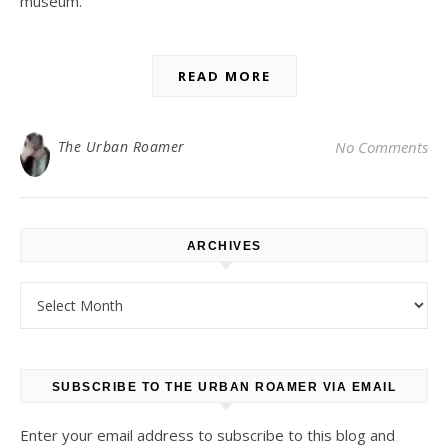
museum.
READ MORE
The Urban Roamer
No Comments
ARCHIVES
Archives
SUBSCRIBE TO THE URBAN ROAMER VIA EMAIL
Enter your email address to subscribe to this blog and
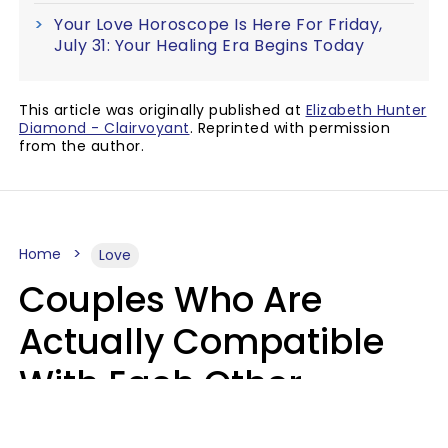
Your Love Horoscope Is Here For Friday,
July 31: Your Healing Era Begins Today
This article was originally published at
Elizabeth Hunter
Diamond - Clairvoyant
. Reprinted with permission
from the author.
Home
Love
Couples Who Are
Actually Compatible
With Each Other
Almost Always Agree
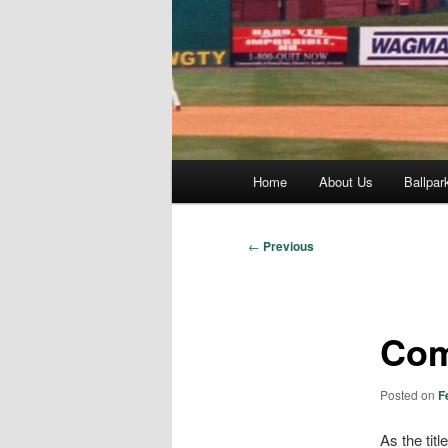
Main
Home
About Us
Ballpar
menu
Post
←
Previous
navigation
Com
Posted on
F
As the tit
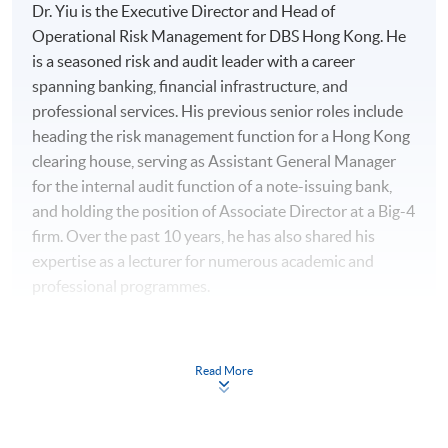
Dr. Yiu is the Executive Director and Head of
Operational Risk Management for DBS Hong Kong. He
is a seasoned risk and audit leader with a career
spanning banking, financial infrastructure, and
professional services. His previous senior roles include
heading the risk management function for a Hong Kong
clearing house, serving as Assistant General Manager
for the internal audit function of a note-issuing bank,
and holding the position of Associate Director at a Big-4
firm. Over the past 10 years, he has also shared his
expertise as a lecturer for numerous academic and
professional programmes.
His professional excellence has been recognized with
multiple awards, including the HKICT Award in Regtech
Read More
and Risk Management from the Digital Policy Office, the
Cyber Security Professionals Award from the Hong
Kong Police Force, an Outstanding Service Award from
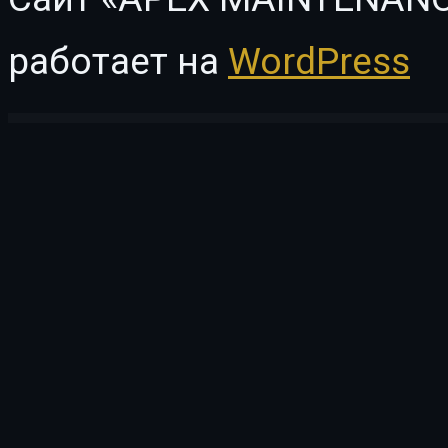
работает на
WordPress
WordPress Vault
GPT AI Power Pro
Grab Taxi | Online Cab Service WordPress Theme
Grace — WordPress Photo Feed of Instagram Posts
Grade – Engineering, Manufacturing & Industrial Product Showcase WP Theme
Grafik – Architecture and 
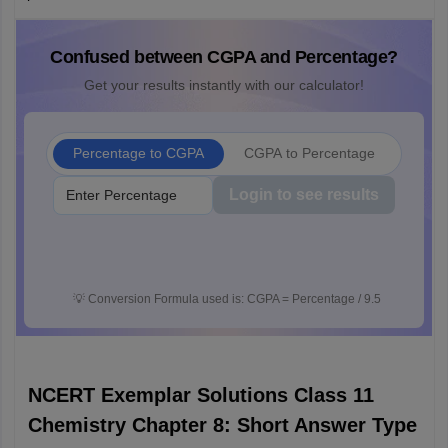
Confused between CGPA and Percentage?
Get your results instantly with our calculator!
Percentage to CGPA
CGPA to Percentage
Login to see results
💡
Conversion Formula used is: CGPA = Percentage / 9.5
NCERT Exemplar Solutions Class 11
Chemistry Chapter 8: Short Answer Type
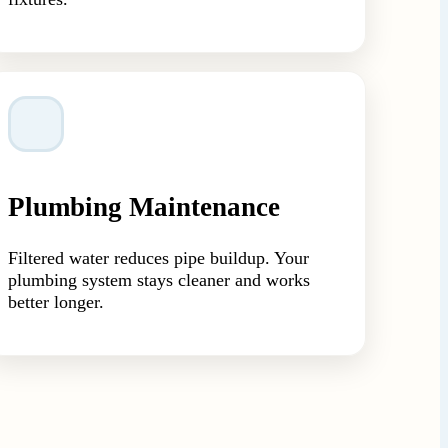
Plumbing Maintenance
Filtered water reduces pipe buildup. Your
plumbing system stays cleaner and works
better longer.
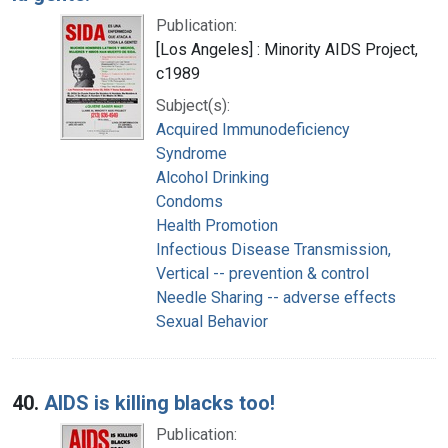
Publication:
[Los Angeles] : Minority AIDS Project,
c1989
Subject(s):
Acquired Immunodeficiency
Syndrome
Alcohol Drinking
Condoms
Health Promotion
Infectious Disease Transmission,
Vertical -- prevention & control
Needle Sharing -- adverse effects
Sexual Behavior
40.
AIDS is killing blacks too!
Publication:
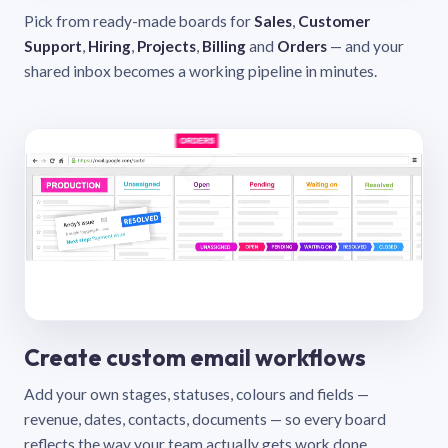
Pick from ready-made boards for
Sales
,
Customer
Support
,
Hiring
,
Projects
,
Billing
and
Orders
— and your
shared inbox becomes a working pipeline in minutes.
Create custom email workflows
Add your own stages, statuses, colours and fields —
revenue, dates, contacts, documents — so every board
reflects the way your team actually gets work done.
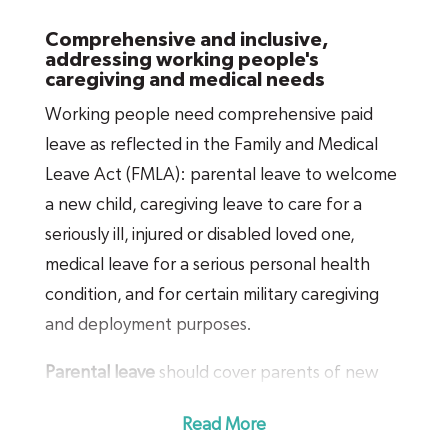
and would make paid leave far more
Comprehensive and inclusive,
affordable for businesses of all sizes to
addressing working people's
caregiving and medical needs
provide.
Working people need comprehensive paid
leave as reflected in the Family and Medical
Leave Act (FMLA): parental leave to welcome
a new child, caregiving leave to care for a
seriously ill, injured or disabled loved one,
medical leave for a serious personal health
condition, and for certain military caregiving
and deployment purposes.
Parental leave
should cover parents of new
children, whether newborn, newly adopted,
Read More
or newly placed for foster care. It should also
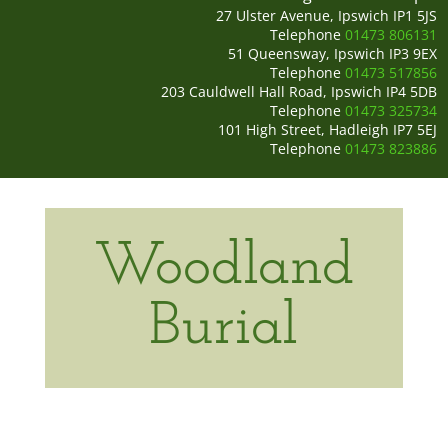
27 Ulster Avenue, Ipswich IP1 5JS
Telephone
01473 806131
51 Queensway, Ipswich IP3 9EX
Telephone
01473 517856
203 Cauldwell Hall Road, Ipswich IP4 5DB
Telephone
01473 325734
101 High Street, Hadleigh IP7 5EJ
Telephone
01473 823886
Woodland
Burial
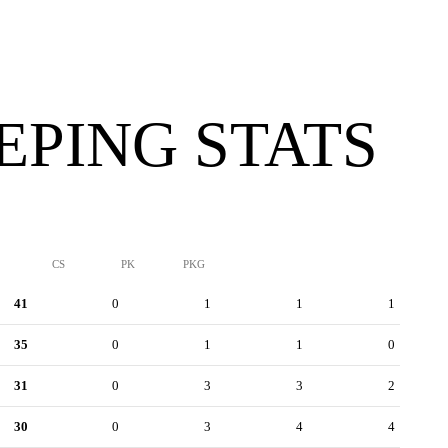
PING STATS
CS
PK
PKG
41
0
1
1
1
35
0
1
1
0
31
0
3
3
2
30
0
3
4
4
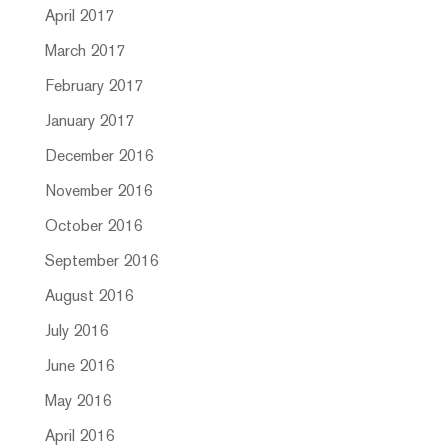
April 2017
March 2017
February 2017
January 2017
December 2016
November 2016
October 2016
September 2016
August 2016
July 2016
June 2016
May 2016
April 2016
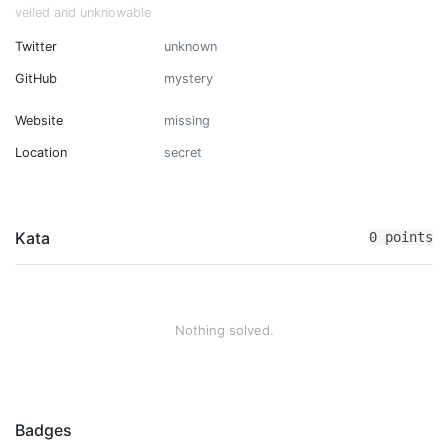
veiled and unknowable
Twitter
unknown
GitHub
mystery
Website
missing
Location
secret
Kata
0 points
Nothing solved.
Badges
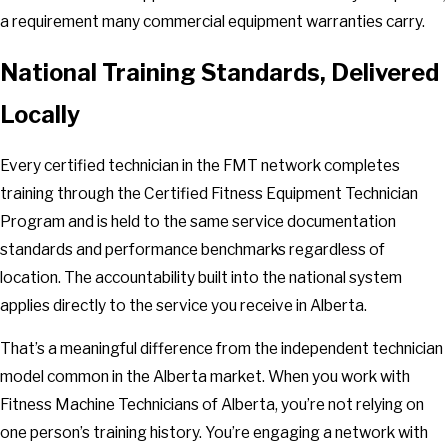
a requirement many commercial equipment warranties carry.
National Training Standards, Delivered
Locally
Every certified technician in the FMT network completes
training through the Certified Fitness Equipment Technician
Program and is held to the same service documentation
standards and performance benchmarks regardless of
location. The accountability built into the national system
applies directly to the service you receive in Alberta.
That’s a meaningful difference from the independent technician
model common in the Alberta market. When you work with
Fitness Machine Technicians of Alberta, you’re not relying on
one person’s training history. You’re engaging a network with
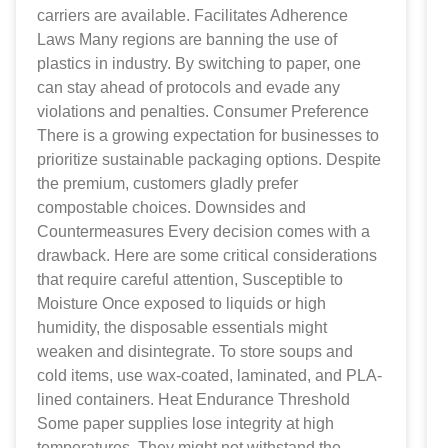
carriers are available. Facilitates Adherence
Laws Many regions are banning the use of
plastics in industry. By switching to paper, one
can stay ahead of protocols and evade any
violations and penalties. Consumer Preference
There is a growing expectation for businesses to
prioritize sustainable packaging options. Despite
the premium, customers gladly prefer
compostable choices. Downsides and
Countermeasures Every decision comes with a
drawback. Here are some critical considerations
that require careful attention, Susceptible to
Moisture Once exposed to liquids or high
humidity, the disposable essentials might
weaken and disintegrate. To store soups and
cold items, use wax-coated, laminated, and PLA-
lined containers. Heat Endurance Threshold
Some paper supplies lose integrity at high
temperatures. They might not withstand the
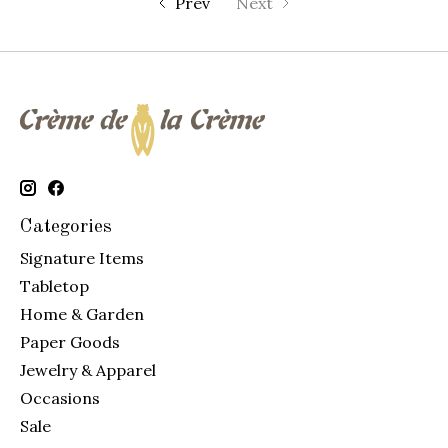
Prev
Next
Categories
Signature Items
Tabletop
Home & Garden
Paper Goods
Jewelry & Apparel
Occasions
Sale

§ Job: Each line above that carries the string "from" has to be returned.

§ Task result:
from the author.
and Risk Management from the Digital Policy Office, the
Cyber Security Professionals Award from the Hong
Kong Police Force, an Outstanding Service Award from
Pick from ready-made boards for
That’s a meaningful difference from the independent technician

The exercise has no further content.